**THE TASK**. Only text lines belong in the answer: the lines from the first one in the records through the line with "Arkansas allows students", copied exactly.

⟨

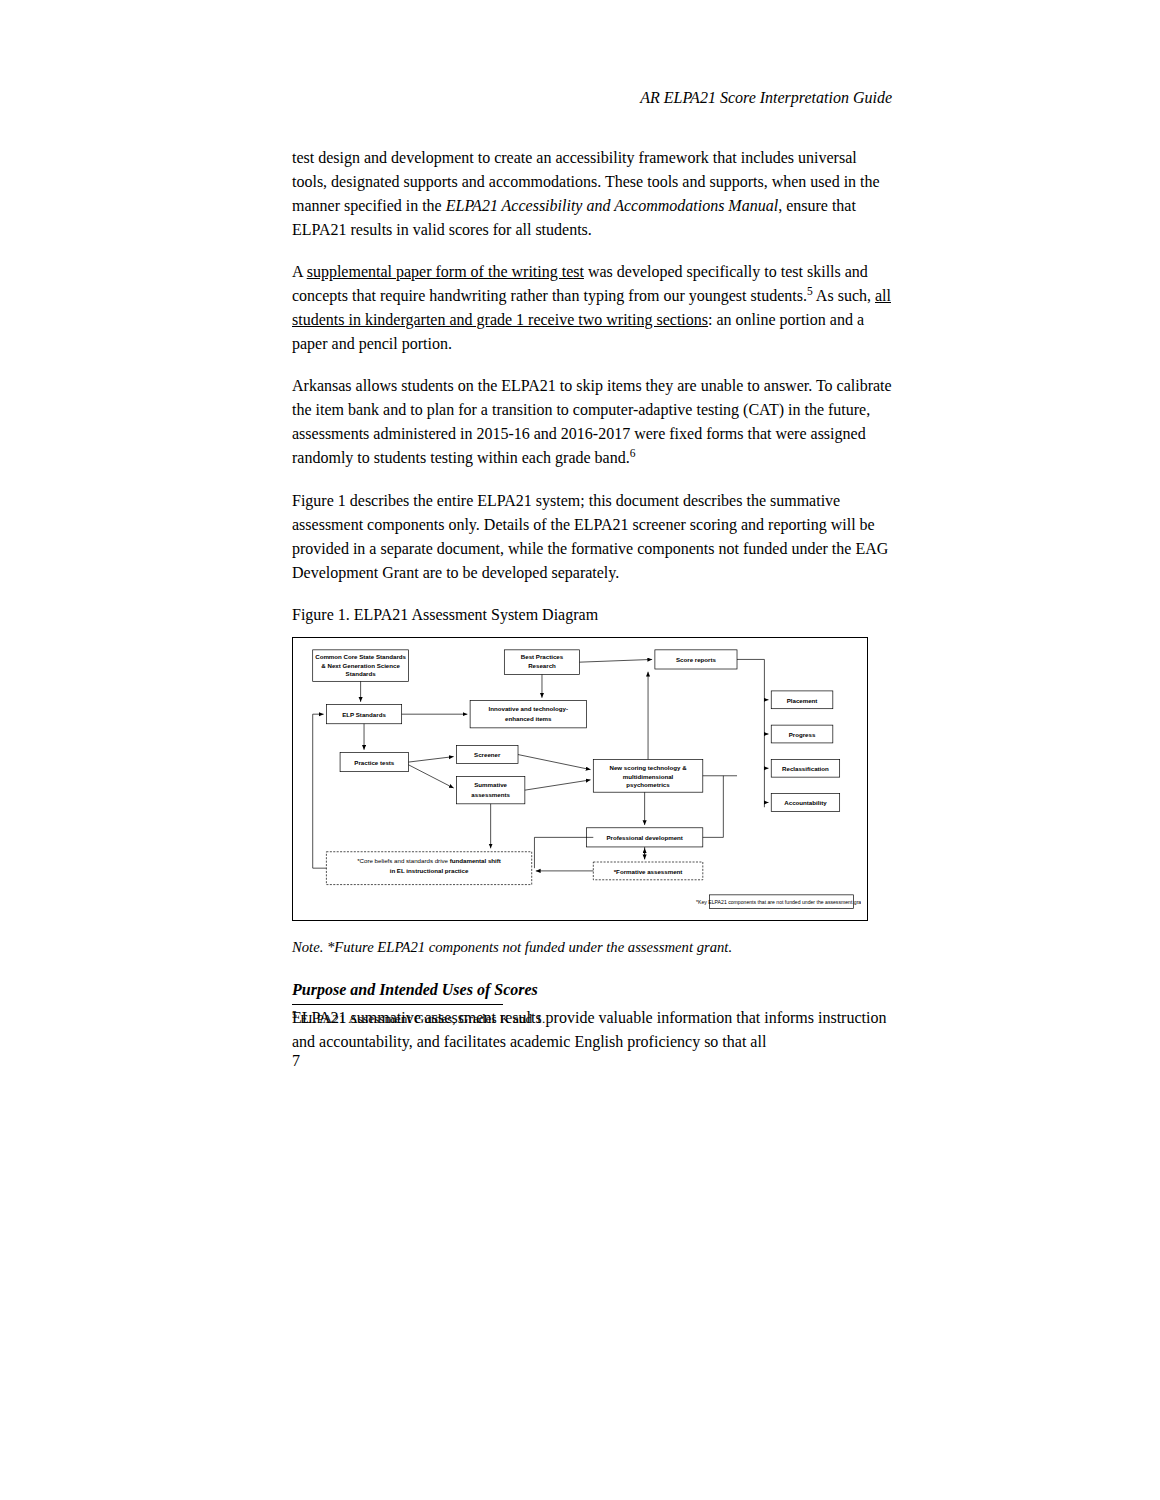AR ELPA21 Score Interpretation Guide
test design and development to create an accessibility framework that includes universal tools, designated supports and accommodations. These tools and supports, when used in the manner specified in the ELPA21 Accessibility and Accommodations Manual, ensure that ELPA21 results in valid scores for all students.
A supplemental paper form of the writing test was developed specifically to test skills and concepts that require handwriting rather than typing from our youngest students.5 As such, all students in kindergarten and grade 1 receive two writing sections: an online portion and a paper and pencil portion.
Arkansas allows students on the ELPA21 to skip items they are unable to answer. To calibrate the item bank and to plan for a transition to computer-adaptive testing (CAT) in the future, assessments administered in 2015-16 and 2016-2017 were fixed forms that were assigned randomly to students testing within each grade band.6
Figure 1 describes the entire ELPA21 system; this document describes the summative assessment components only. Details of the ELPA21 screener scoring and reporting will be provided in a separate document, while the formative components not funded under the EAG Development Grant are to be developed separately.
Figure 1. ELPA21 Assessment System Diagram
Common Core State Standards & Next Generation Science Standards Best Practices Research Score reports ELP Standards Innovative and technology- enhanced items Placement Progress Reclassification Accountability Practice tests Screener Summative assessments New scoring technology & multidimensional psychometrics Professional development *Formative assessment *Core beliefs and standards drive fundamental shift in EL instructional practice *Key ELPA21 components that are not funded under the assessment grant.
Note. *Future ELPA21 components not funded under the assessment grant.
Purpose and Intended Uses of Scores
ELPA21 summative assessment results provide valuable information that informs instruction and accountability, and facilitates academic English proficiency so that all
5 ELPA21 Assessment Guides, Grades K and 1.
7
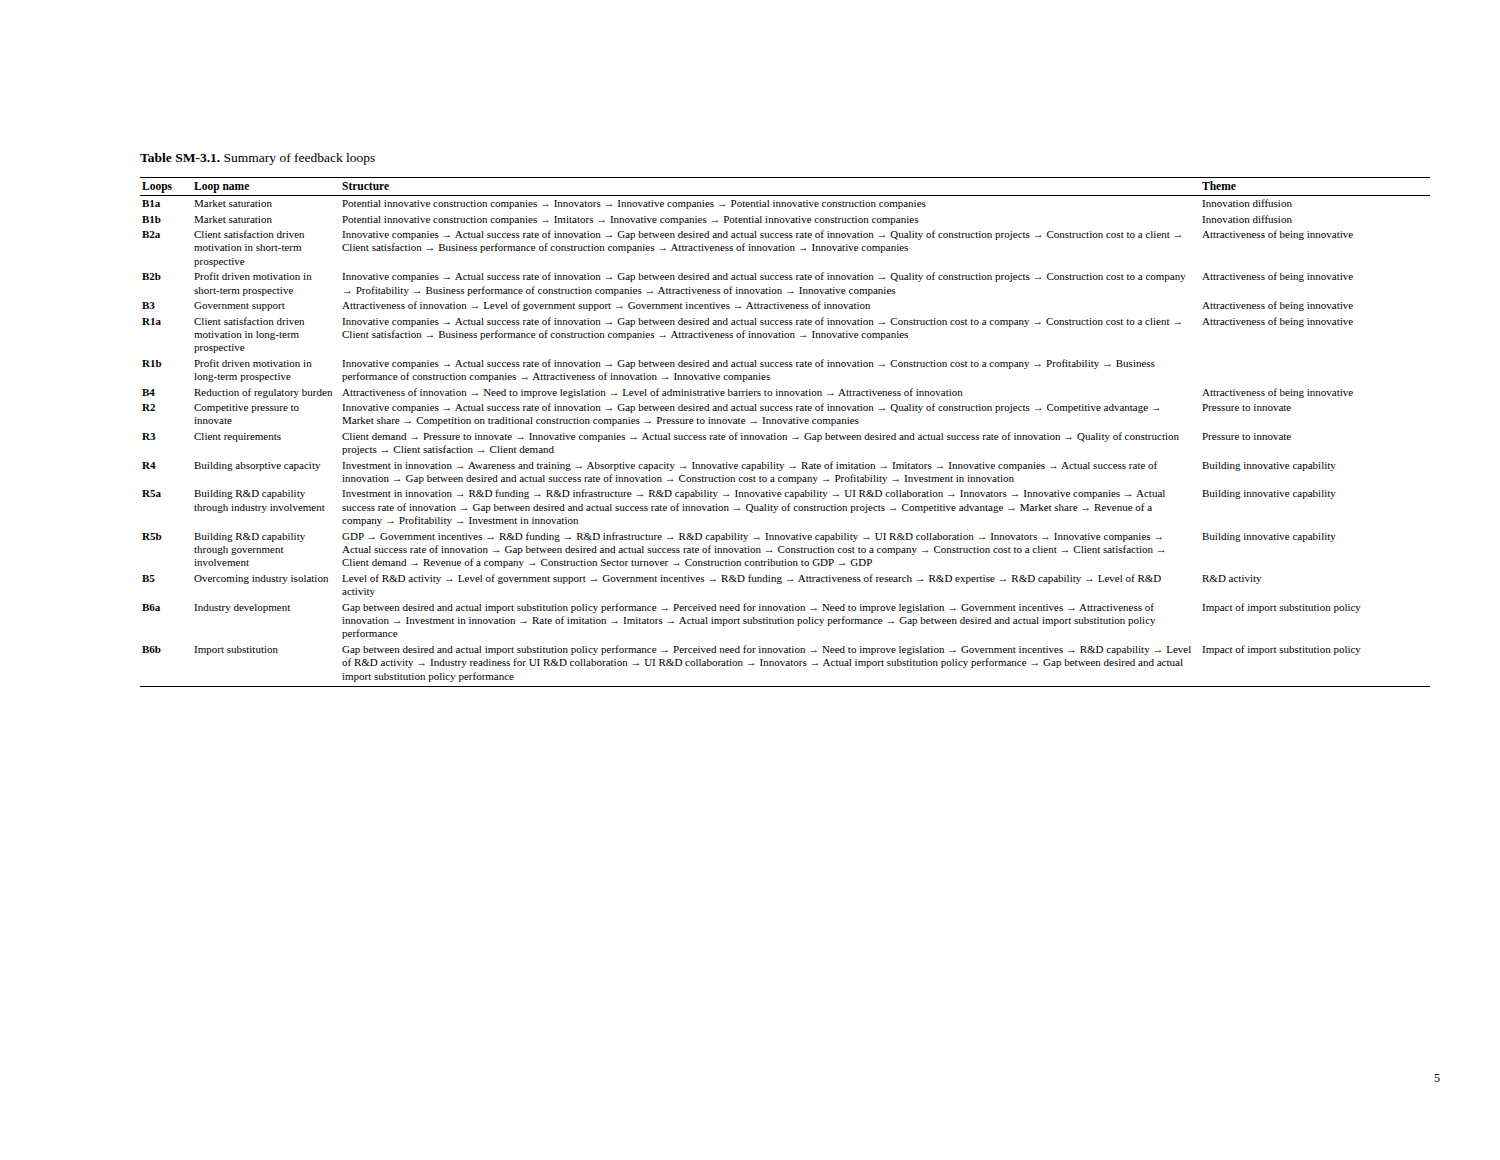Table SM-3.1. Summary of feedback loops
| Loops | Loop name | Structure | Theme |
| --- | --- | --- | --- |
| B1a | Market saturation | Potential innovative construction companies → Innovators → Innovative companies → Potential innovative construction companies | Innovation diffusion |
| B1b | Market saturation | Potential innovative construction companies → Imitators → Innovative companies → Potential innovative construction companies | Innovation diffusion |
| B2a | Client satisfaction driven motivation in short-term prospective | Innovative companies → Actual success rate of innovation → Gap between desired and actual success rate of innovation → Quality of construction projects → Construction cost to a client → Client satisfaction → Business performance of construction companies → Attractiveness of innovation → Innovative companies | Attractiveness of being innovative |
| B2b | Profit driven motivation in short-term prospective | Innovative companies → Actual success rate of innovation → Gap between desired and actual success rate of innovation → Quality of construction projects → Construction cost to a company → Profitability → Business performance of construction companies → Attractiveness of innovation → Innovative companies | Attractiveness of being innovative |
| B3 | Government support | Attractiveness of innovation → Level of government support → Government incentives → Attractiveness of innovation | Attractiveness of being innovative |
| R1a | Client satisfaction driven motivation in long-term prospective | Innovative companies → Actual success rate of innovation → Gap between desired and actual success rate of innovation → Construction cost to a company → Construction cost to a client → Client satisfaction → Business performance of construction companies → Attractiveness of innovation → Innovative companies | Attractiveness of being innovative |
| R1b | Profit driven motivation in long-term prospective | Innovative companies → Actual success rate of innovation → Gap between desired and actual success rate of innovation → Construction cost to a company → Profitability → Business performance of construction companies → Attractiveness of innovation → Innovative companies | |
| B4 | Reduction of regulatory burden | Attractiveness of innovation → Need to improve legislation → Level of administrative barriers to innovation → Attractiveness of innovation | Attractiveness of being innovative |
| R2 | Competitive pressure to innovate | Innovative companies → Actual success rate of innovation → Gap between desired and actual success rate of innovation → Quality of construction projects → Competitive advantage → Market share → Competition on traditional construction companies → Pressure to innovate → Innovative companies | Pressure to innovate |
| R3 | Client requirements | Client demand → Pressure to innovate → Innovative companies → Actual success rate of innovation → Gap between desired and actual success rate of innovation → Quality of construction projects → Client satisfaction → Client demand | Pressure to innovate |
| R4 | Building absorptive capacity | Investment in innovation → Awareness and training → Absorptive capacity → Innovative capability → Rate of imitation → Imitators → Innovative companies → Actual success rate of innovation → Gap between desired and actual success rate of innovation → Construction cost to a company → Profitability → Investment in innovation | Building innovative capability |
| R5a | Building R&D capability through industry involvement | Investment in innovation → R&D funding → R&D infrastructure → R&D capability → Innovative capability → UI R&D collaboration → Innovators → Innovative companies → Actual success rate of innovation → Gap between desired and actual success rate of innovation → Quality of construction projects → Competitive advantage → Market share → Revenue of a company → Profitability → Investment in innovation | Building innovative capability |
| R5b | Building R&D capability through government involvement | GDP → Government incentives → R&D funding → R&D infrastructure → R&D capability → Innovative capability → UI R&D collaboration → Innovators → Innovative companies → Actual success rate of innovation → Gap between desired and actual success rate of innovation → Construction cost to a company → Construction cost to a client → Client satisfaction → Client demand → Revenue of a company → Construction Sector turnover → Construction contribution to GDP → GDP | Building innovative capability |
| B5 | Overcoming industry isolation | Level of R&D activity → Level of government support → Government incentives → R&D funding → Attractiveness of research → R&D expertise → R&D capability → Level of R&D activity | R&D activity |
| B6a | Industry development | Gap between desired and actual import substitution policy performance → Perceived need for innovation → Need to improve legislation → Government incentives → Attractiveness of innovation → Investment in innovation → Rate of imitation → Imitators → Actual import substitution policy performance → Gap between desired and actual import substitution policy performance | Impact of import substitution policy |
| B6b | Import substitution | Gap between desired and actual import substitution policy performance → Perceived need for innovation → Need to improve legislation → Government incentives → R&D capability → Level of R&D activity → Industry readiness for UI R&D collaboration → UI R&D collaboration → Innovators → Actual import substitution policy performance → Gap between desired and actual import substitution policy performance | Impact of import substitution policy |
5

⟩

**RESPONSE TO THE TASK**.
AR ELPA21 Score Interpretation Guide
test design and development to create an accessibility framework that includes universal tools, designated supports and accommodations. These tools and supports, when used in the manner specified in the ELPA21 Accessibility and Accommodations Manual, ensure that ELPA21 results in valid scores for all students.
A supplemental paper form of the writing test was developed specifically to test skills and concepts that require handwriting rather than typing from our youngest students.5 As such, all students in kindergarten and grade 1 receive two writing sections: an online portion and a paper and pencil portion.
Arkansas allows students on the ELPA21 to skip items they are unable to answer. To calibrate the item bank and to plan for a transition to computer-adaptive testing (CAT) in the future, assessments administered in 2015-16 and 2016-2017 were fixed forms that were assigned randomly to students testing within each grade band.6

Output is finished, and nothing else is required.